Francia muestra la magnificencia de una capital que no reconocen sus habitantes y en un tablero mundial convulso, sin Rusia y en plena Guerra de Gaza.
Francisco Cabezas .
Una señora, con los 60 años quizá ya a cuestas, maldice. Lo hace sin mirar a quienes se cruzan con ella en la larguísima avenida de la Rue Volta. Rasga el maldito departamento de Seine-Saint-Denis. Hay que pasar por allí para llegar a la Villa Olímpica. Mira de reojo a todo el que se le cruza. Pasan frente a ella periodistas despistados en busca de una fuente –en estos Juegos ecológicos, las botellas de plástico han desaparecido–, deportistas que engullen bocadillos mientras identifican balcones catalogados por las banderas de cada país, policías armados y el porte de quien está en el máximo nivel de alerta terrorista, voluntarios sonrientes y esforzados. La señora mira la identificación del que aquí escribe, menea la cabeza, y continúa su camino entre sus susurros dirigidos a un suelo que arde. Y que ella quizá no reconozca ya como suyo.
El presidente de la República, Emmanuel Macron, y la alcaldesa de París, Ana María Hidalgo, se han esforzado en que el biombo no se derrumbe.
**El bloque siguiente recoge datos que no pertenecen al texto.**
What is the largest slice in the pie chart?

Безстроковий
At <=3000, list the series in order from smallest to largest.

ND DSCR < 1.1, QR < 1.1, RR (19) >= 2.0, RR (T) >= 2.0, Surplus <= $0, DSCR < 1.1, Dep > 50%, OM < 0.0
Y que la ciudad de la luz continúe siendo el decorado perfecto para el amor narrado en la literatura, y posteable ahora en Instagram. Un escenario del que han procurado huir los parisinos, alquilando sus hogares al mejor postor, y cediendo el cuadro a quienes no ven la oscuridad.
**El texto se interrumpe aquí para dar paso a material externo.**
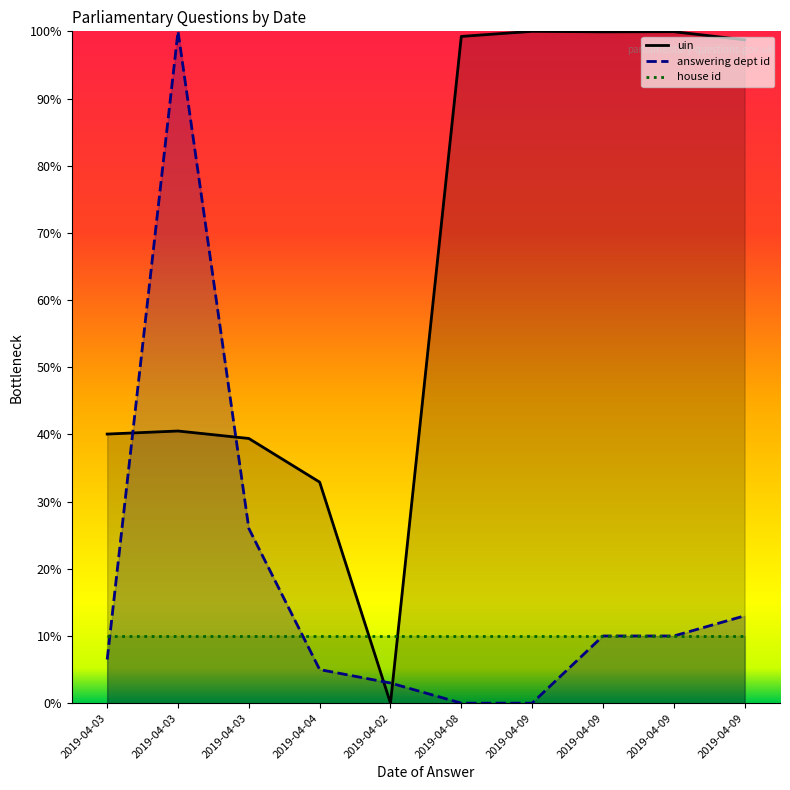

Is it true that uin equals 174.0 at 2019-04-09?

False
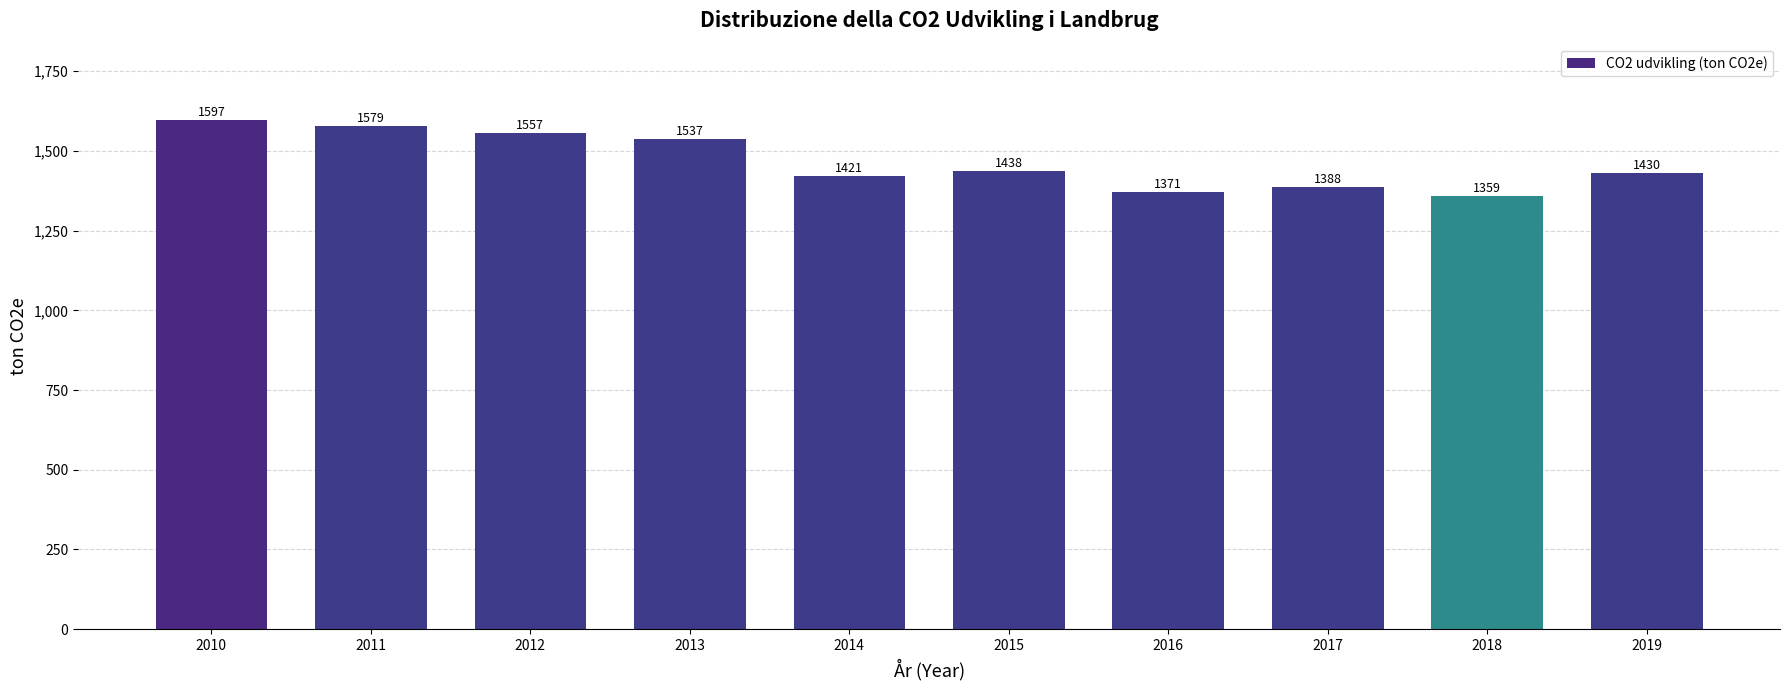

Reading right to left, list all the values displayed in this chart.

1430	1359	1388	1371	1438	1421	1537	1557	1579	1597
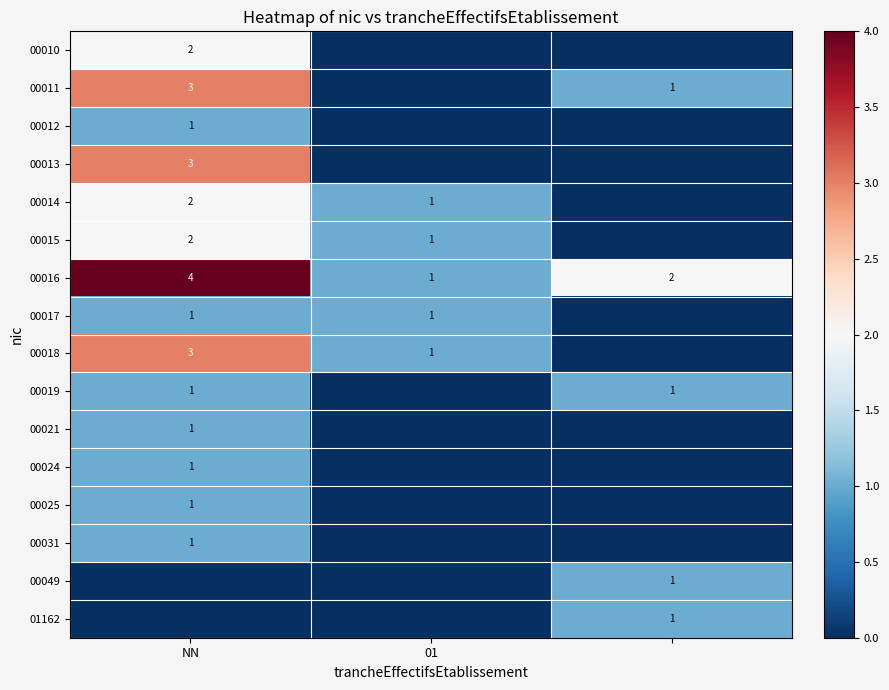

What is the average value of the 00016 series?

2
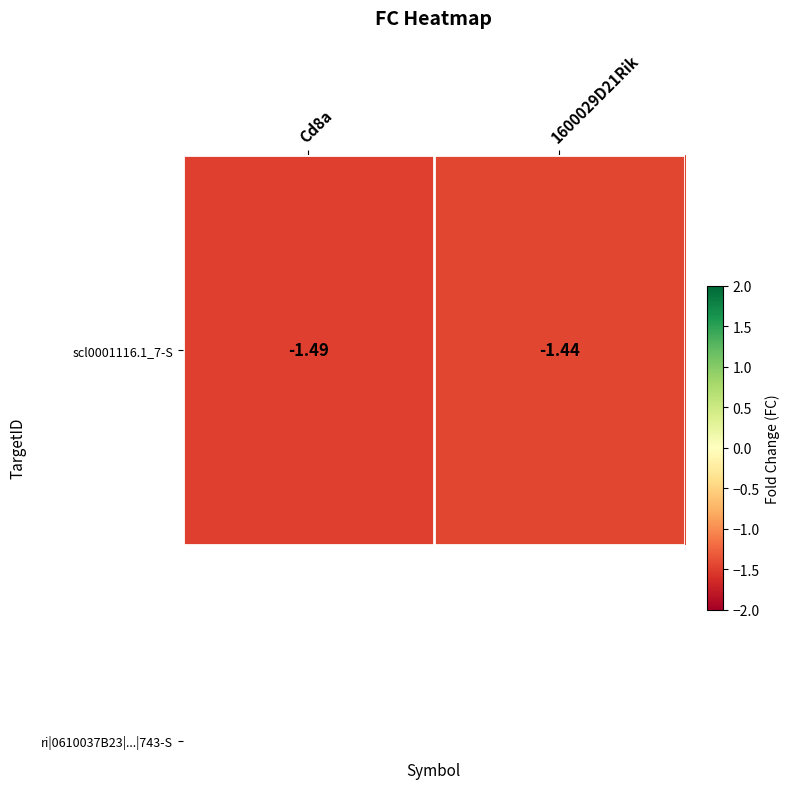

At which category does the chart reach its peak across all series?

1600029D21Rik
Es la misma oscuridad que tratan de ocultar los gobernantes, ya sea bañándose en un Sena hasta no hace nada tóxico, y ahora caudal para la primera ceremonia de inauguración de unos Juegos que se desarrolla fuera de un estadio. El mundo disfrutará de la belleza de Notre Dame y el Grand Palais, con los deportistas subidos a sus barcos y los espectadores admirándolo desde la orilla del Sena. Esperando a que la llama llegue a Trocadero y la Torre Eiffel, como punto epítome de la magnificencia.
Del centro de París, sitiadas sus calles, limpísimas, y con el transporte público funcionando como un tiro –un milagro para los parisinos– han desaparecido los proscritos, los sin techo, los buscavidas. Son ellos siempre los primeros en ser borrados. Y Saint-Denis, metáfora del reverso luminoso y que han pretendido arreglar arrastrando allí a los deportistas, destila un aroma a parche anticonceptivo. Los vecinos maldicen. Y los atletas se quejan entre bambalinas por estar alejados de todo.
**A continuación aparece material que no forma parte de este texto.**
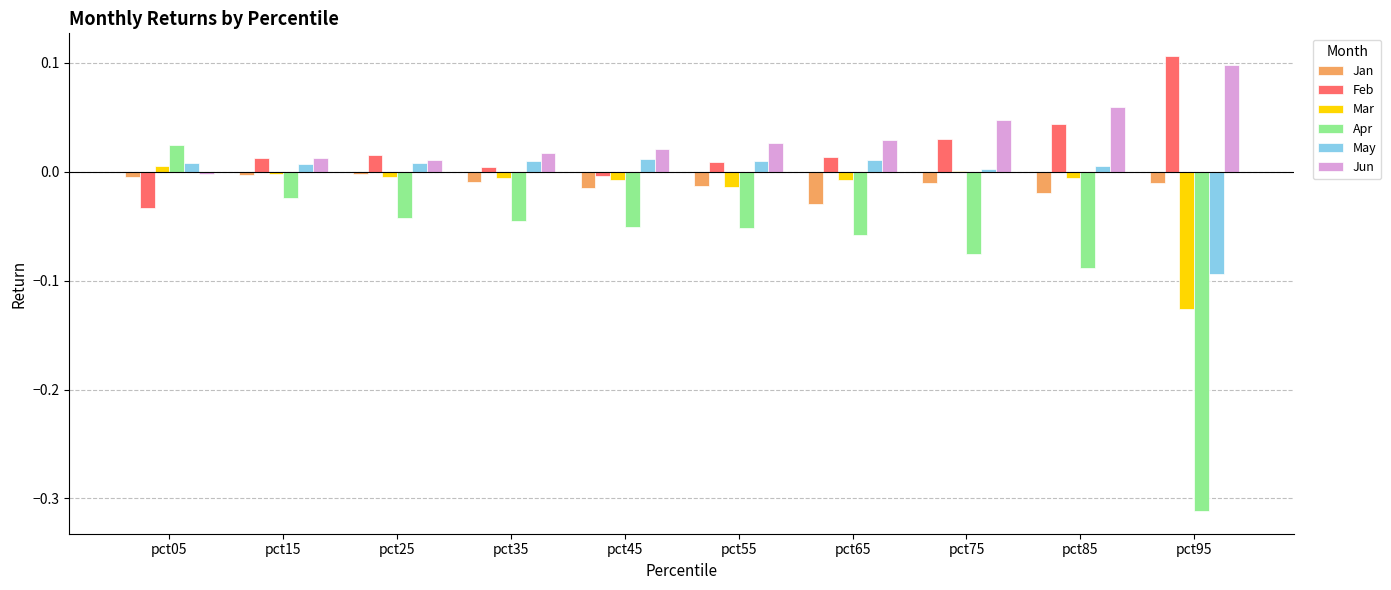

Are the bars grouped side by side (vs. stacked)?

Yes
Estos Juegos de la XXXIII Olimpiada, los terceros que acoge París en su historia (tras los de 1900 y 1924), también ocultan un sinfín de realidades políticas. Sólo 15 deportistas rusos competirán bajo la bandera neutral. No escucharán su himno, suspendido como está el Comité Olímpico Ruso tras el estallido de la guerra en Ucrania. Ya en los Juegos de Tokio no pudo participar Rusia como país, aunque entonces fue por el dopaje de Estado. Trató el COI de integrar a una pequeña parte de los rusos en París con 54 plazas, aun sabiendo que la gran mayoría, ya fuera por ellos, ya fuera por ‘recomendación divina’ de sus capataces, no formarían parte de los 4.600 participantes.
Sin Joe Biden, sin Putin
La inauguración, donde se dejaron ver los Reyes de España, también reflejará el estado vital de un mundo convulso. Isaac Herzog, el presidente de Israel, no se perdió la cita pese a la Guerra de Gaza y con las banderas palestinas ya dejándose ver, incluso en pegatinas de mochilas de deportistas que vienen del mundo árabe.